Kan davalısı olduğu toplulukla arasını düzeltmenin en kesin yolu kanları birleştirmekti.Tam bu husumet nikahla bitecek derken, atalarımızın dediği gelin ata binmiş ya nasip demiş, sözü aklıma geldi. Düğünün olduğu akşam denizden gelen bence at gibi bir adam .Arka kapakta aynen şu şekilde tanımlanır. Hikayenin üçüncü tekil şahsını
...denizden çıkıp gelen sarı saçlı beyaz tenli bir adam. İki metreyi aşan boyuyla bir devi andıran, "tanrıların dünyanın ilk dönemlerindeki erkekleri örnek alarak kalıba döktükleri "bu adam gelini beğenir ve sırtına vurduğu gibi gemisine atlayıp oradan uzaklaşır.

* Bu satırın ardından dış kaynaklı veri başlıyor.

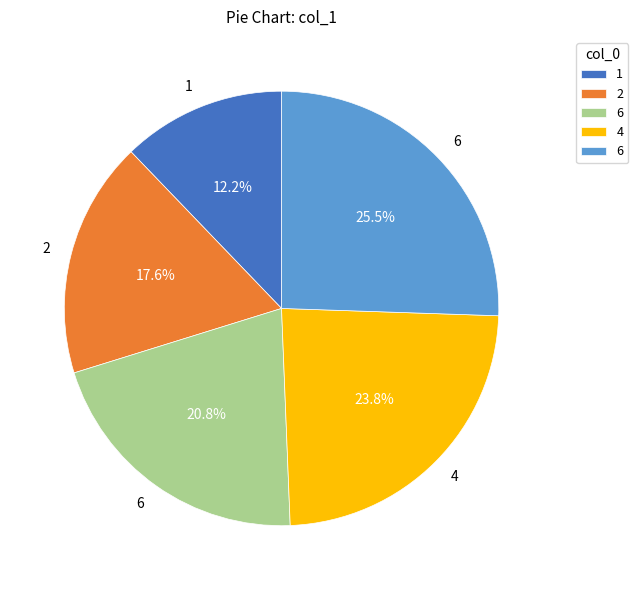

Does any single category account for the majority?

No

Hikaye kaçırılan gelini kovalayan damadın intikam almak için azılı düşmanın peşine düşmesiyle başlar.Damat gelinine kavuşma yolunda yıllara meydan okurken maceradan maceraya koşar.Peki Düğün gecesi ayrılan yollar birleşiyor mu? Ya gözden uzak olan gönüle ne kadar yakın oluyor?

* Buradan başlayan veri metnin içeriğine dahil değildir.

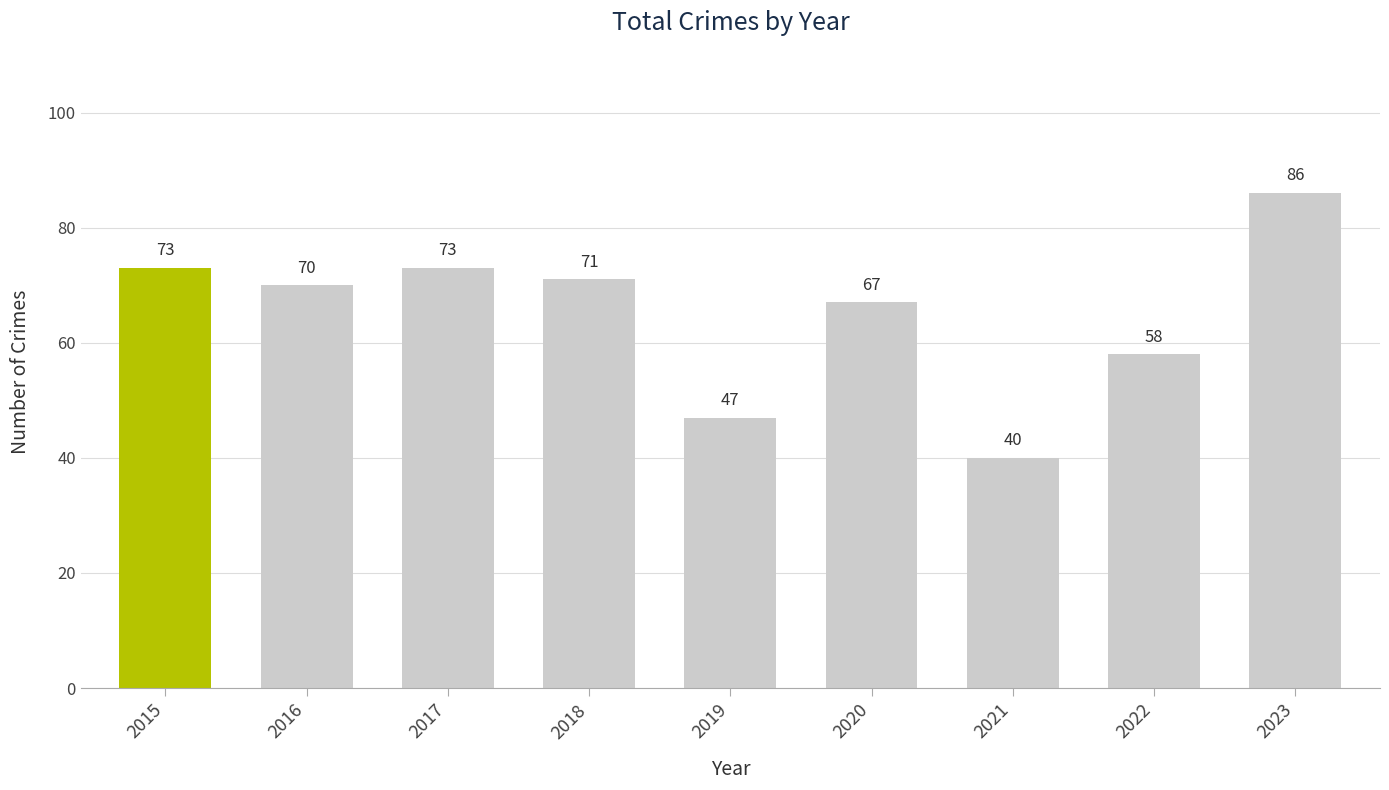

What is the value of the 3rd bar from the left?

73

Jack London Kuzey Kutup'unun soğuğunda kovalamaca temposunun yüksek bir kurgu sergiliyor.Kurdun Oğlu adlı derlemenin içinde yer alan bir hikaye olması sebebiyle diye düşünüyorum, ilk onbeş sayfada ne okuduğu anlayamamış olmanın verdiği bir sıkıntı var. Ama sonrasında inanılmaz keyifli bir macera sizleri bekliyor. Keyifli okumalar.